# Collision with Center of Mass

1. Jan 19, 2015

### postfan

1. The problem statement, all variables and given/known data
A cart of mass m moving at 12 m/s to the right collides elastically with a cart of mass 4.0 kg that is originally
at rest. After the collision, the cart of mass m moves to the left with a velocity of 6.0 m/s. Assuming an elastic
collision in one dimension only, what is the velocity of the center of mass (vcm) of the two carts before the collision?
(A) v_cm = 2.0 m/s
(B) v_cm = 3.0 m/s
(C) v_cm = 6.0 m/s
(D) v_cm = 9.0 m/s
(E) v_cm = 18 m/s

2. Relevant equations

3. The attempt at a solution
I just gave an arbitrary distance of 60 meters initially between the carts with the moving cart being at x=0 at t=0. During t=0 the center of mass is (60-0)/2=30 and at t=1 the center of mass is (60+12)/2=36, implying that C is correct however this is B, what am I doing wrong?

2. Jan 19, 2015

### showzen

For the velocity of the center of mass, you need to sum the $m_i \dot{\vec{r}}_i$ and divide by M.

3. Jan 19, 2015

### postfan

OK since the collision is elastic both momentum and kinetic energy is conserved so I came up with 2 equations :
1) m1v1=m1v2+m2v3
2).5m1v1^2=.5m1v2^2+.5m2v3^2
where v1=12, v2=6, and m2=4 with everything else being unknown.

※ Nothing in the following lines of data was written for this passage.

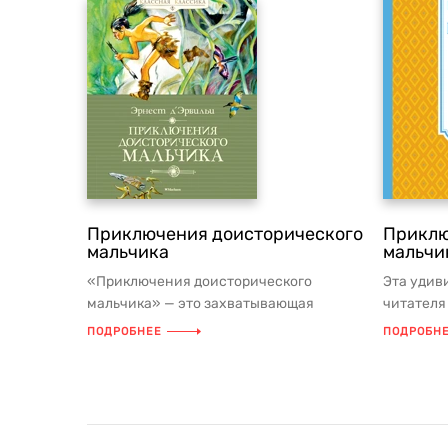
Приключения доисторического
Приклю
мальчика
мальчи
«Приключения доисторического
Эта удив
мальчика» — это захватывающая
читателя 
повесть французского писателя
Научных 
ПОДРОБНЕЕ
ПОДРОБН
Эрнеста Д’Э...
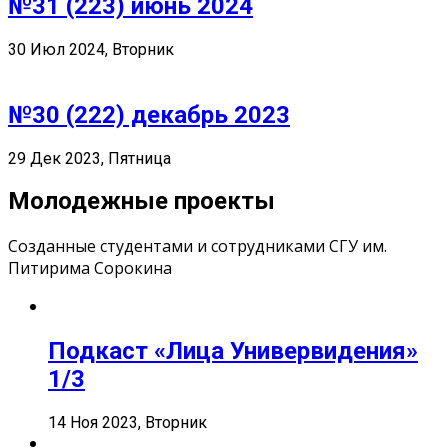
№31 (223) июнь 2024
30 Июл 2024, Вторник
№30 (222) декабрь 2023
29 Дек 2023, Пятница
Молодежные проекты
Созданные студентами и сотрудниками СГУ им.
Питирима Сорокина
Подкаст «Лица Универвидения»
1/3
14 Ноя 2023, Вторник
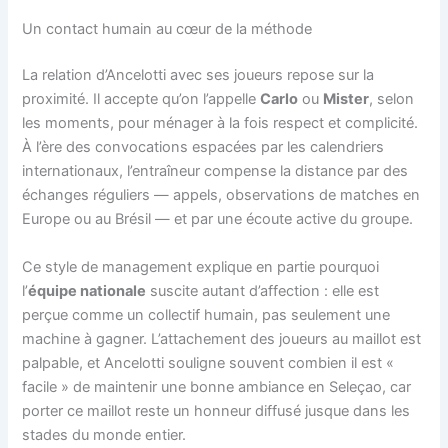
Un contact humain au cœur de la méthode
La relation d’Ancelotti avec ses joueurs repose sur la
proximité. Il accepte qu’on l’appelle
Carlo
ou
Mister
, selon
les moments, pour ménager à la fois respect et complicité.
À l’ère des convocations espacées par les calendriers
internationaux, l’entraîneur compense la distance par des
échanges réguliers — appels, observations de matches en
Europe ou au Brésil — et par une écoute active du groupe.
Ce style de management explique en partie pourquoi
l’
équipe nationale
suscite autant d’affection : elle est
perçue comme un collectif humain, pas seulement une
machine à gagner. L’attachement des joueurs au maillot est
palpable, et Ancelotti souligne souvent combien il est «
facile » de maintenir une bonne ambiance en Seleçao, car
porter ce maillot reste un honneur diffusé jusque dans les
stades du monde entier.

I got m=15/8 ( didn't bother with v3 since before collision the second block is at rest).
I summed up all the momentums, took it over the masses and got 180/47 which doesn't correspond to any of the answer choices. What am I doing wrong?

4. Jan 19, 2015

### showzen

$v_1$ and $v_2$ are vectors going in opposite directions.

5. Jan 19, 2015

### postfan

OK, making sure that my vectors were in the right direction so v2=-6 I got m1=4/3. using your equation (I assumed you meant velocity instead of radius), I got an answer of 3. Assuming that's right, one more question how do you derive that formula for center of mass velocity?

6. Jan 19, 2015

### showzen

You take the center of mass position equation:

$x_{cm}=\frac{m_1x_1+m_2x_2+~...~+m_nx_n}{m_1+m_2+~...~+m_n}$

And replace position by velocity:

$v_{cm}=\frac{m_1v_1+m_2v_2+...+m_nv_n}{m_1+m_2+...+m_n}$

Basically just taking the time derivative.

7. Jan 19, 2015

### postfan

Oh OK, was my answer right though?

8. Jan 19, 2015

### lightgrav

the easy way to check:
velocity after, relative to com_velocity, is negative 1 times velocity before, relative to com_velocity ... (-1, for perfectly elastic; 0 for perfectly inelastic):
-6 (m/s) minus 3 (m/s) = -1 ( 12 minus 3 ) (m/s) ... -9 m/s = - 9 m/s

9. Jan 19, 2015

### postfan

What?

10. Jan 19, 2015

### lightgrav

Do you actually not recognize the values from your own problem?
Any velocity is always relative to some other velocity. relative means to subtract it ("minus" above)
The velocity of a cow, relative to an InterState trucker driving to California, is 70 mph Eastward.
Collisions are most simple if viewed from the center-of-mass; in that frame, total momentum is zero.
Before collision: the massive car approaches slower, from the other direction
After bouncing: both cars charge direction, and recoil away (outward); the massive car is slower.